Medical professionals treating Mawlawi Abdul Malik have described his condition as “grave,” citing both physical injuries and psychological distress consistent with prolonged torture. Physicians are currently evaluating internal trauma and other long-term health complications resulting from what one source described as “sustained, deliberate abuse.” This is the second time the Taliban have targeted the cleric. In 2022, Mawlawi Abdul Malik was also arrested on allegations of affiliating with the National Resistance Front (NRF), a claim his family has firmly rejected as politically motivated and devoid of evidence. His repeated detention highlights the Taliban’s growing hostility not only toward political dissent but also toward independent religious authorities who refuse to toe the regime’s extremist ideological line.

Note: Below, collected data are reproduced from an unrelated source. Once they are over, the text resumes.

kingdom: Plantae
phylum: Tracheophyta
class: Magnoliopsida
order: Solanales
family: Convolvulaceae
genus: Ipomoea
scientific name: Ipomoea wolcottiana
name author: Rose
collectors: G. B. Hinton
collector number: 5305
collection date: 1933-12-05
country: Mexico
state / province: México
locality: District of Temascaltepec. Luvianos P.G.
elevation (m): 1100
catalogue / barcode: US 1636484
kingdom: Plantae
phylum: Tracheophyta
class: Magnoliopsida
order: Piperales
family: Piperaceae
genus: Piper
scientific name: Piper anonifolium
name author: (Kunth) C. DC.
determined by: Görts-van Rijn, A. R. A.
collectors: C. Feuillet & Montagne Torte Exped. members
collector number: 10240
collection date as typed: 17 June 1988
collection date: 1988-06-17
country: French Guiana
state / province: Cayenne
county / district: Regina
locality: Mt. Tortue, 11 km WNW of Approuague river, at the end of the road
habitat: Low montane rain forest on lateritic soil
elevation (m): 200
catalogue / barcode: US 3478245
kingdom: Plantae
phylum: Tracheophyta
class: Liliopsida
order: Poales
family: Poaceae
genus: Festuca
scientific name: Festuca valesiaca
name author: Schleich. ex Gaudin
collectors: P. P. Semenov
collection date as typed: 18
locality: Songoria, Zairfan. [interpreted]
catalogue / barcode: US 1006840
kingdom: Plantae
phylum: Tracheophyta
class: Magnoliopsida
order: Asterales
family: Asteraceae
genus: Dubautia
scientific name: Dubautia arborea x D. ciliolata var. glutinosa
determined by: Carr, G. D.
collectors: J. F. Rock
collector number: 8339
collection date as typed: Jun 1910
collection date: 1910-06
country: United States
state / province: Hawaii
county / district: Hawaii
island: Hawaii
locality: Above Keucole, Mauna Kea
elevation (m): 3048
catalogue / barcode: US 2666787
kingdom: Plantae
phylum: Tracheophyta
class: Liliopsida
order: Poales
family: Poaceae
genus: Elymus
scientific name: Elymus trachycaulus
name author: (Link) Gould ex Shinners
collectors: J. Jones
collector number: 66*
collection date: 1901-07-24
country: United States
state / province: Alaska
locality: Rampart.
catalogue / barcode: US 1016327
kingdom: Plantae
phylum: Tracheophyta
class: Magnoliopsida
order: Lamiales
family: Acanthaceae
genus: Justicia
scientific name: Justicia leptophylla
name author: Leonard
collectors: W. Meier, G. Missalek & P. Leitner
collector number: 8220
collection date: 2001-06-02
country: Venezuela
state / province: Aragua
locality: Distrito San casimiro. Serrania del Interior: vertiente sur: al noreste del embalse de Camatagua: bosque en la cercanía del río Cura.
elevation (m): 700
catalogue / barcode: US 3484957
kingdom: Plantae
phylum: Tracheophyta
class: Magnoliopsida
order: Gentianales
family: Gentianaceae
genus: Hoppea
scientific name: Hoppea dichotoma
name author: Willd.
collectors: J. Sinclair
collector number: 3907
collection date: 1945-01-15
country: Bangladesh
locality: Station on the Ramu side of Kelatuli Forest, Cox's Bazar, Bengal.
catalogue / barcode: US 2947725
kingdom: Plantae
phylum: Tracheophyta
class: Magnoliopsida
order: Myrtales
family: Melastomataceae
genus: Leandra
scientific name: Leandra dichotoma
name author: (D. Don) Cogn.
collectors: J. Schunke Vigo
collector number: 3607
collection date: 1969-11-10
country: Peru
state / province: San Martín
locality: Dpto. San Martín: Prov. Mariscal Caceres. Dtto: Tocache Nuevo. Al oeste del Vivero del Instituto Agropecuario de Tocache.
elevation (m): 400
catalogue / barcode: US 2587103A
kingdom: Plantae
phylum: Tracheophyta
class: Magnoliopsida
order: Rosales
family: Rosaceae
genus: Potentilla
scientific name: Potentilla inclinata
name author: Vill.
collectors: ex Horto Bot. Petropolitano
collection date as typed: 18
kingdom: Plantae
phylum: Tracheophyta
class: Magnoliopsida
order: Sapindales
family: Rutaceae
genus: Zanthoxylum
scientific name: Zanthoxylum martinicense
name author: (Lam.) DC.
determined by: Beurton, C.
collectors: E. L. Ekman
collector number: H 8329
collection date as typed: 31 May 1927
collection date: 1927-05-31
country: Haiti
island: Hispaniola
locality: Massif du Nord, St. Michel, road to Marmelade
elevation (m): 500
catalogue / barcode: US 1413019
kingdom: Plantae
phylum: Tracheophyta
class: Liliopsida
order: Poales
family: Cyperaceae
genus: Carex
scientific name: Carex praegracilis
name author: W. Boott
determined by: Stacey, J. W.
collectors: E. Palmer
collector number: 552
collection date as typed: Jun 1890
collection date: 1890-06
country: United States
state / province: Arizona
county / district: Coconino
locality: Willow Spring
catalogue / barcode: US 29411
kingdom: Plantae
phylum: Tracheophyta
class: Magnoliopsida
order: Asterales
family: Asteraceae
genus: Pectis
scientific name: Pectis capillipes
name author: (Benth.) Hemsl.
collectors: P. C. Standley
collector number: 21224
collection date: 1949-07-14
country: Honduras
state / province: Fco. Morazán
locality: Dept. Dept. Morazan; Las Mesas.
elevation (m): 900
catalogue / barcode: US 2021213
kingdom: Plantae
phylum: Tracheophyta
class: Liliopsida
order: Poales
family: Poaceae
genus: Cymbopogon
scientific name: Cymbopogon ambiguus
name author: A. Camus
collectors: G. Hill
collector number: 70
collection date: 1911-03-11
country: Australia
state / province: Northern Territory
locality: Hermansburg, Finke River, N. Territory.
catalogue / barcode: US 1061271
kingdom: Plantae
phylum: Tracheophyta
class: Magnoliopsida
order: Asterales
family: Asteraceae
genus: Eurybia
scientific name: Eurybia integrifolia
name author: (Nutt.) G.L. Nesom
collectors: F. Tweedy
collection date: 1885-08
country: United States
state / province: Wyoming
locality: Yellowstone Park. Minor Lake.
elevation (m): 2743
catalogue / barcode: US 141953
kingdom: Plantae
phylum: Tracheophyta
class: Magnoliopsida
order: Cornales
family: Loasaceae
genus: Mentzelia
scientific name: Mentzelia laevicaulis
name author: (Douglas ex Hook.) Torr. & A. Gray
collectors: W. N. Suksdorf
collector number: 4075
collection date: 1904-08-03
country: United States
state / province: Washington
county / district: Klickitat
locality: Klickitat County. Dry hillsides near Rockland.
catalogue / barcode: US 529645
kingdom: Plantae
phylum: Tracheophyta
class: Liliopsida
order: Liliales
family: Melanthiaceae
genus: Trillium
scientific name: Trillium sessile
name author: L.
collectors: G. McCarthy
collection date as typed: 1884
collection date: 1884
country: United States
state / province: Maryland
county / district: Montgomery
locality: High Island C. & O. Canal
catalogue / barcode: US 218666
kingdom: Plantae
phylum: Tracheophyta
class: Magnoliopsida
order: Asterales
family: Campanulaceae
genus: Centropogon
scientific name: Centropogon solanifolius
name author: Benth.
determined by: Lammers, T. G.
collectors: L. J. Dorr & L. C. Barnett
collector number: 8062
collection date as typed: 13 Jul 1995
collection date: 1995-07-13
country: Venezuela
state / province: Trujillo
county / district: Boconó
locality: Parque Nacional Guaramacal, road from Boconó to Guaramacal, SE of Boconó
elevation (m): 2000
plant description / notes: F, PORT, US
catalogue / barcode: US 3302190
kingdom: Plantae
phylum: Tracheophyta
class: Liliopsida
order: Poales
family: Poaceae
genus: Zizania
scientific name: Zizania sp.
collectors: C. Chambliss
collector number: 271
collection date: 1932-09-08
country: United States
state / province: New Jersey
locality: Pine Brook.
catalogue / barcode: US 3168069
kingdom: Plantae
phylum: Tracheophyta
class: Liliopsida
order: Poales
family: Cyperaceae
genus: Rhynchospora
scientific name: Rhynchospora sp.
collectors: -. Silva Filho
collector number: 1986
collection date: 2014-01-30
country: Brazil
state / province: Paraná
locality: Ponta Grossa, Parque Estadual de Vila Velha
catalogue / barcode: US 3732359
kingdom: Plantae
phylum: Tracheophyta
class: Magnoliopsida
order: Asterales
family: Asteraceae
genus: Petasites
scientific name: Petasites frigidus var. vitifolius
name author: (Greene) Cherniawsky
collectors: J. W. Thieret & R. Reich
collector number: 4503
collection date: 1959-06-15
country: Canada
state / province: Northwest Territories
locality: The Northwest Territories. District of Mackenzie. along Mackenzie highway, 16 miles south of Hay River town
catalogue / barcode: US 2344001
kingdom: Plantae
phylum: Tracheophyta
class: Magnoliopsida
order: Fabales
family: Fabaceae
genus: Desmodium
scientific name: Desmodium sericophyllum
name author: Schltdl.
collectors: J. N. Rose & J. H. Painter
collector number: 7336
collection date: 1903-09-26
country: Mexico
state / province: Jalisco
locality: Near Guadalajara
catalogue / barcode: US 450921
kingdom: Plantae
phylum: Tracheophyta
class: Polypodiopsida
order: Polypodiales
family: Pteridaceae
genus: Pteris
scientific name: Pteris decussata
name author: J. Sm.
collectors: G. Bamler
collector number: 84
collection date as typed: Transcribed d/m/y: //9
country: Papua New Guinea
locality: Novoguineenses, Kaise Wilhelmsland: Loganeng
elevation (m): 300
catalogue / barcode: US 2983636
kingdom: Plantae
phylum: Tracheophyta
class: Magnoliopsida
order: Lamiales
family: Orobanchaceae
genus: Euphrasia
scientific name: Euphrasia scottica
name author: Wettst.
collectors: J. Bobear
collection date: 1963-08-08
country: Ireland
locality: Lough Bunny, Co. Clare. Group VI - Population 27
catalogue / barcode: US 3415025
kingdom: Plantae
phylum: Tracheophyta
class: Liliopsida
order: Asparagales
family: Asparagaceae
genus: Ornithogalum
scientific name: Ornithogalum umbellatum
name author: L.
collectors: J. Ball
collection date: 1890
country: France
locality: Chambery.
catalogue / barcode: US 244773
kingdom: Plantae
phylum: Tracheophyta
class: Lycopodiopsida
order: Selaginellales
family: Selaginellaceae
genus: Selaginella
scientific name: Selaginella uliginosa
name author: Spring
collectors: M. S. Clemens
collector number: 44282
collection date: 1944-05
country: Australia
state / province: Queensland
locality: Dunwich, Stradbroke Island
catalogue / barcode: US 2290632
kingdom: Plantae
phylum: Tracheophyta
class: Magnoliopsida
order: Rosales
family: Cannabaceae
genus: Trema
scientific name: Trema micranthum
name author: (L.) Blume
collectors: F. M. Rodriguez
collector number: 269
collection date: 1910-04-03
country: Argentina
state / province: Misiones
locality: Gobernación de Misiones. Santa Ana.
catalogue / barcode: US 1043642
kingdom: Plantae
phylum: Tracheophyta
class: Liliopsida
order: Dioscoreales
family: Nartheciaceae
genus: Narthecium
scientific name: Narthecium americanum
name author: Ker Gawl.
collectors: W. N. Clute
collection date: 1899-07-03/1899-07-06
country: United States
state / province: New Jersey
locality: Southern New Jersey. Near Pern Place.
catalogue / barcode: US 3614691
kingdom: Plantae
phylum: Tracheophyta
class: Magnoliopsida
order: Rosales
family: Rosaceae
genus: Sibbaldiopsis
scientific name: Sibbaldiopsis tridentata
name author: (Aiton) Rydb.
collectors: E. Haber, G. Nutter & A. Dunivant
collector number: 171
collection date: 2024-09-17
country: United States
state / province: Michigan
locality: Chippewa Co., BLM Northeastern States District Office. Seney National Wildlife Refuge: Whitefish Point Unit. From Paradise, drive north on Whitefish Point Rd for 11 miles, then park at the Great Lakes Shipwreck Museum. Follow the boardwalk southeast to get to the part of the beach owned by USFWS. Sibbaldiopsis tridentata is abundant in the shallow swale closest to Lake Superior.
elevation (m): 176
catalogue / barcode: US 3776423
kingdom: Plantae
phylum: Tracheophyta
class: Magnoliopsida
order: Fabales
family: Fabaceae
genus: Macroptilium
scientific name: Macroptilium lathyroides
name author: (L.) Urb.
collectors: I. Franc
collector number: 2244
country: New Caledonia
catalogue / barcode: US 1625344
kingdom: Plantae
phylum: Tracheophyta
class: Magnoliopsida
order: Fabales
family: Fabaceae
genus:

For years, Mawlawi Abdul Malik served as a leading Islamic educator in Panjshir, where he held positions as deputy head of the provincial Ulema Council and director of the religious schools “Mawlawi Abdul Wahid” and “Bibi Ayesha Sediqa” in Darah-Abshar. His work earned him respect across religious and community lines. That respect, however, appears to have made him a threat in the eyes of a regime increasingly intolerant of autonomous voices in the religious sphere. Under Taliban rule, dissent whether political, civil, or theological has become a punishable offense. Human rights organizations report that over the past four years, the Taliban have arrested thousands of individuals accused of links to resistance movements, including the NRF. These arrests are often arbitrary, devoid of due process, and frequently accompanied by reports of torture, forced confessions, and incommunicado detention.
The Taliban’s targeting of prominent clerics like Mawlawi Abdul Malik underscores a deeper crisis: the regime’s effort to monopolize religious discourse and suppress any form of spiritual authority not explicitly under its control. In doing so, the group betrays not only human rights norms but also the fundamental principles of Islamic jurisprudence, which uphold justice, consultation, and the sanctity of life. International observers have repeatedly sounded the alarm over the Taliban’s systematic use of torture and arbitrary detention. Detainees ranging from civil society activists to former government workers and religious leaders are frequently subjected to beatings, isolation, and psychological coercion. Such practices not only violate international law but also expose the regime’s increasing reliance on fear to govern a population already battered by conflict, poverty, and institutional collapse.
In the case of Mawlawi Abdul Malik, the Taliban’s brutality has once again laid bare the regime’s inability to tolerate independent thought even from those who have dedicated their lives to religious service. His arrest, and the apparent torture he endured, represents not just an assault on one man, but a broader attempt to extinguish any moral counterweight to Taliban authority. As Afghanistan continues to endure the suffocating grip of Taliban rule, the fate of voices like Mawlawi Abdul Malik raises a chilling question: how many more must suffer in silence before the world chooses to listen?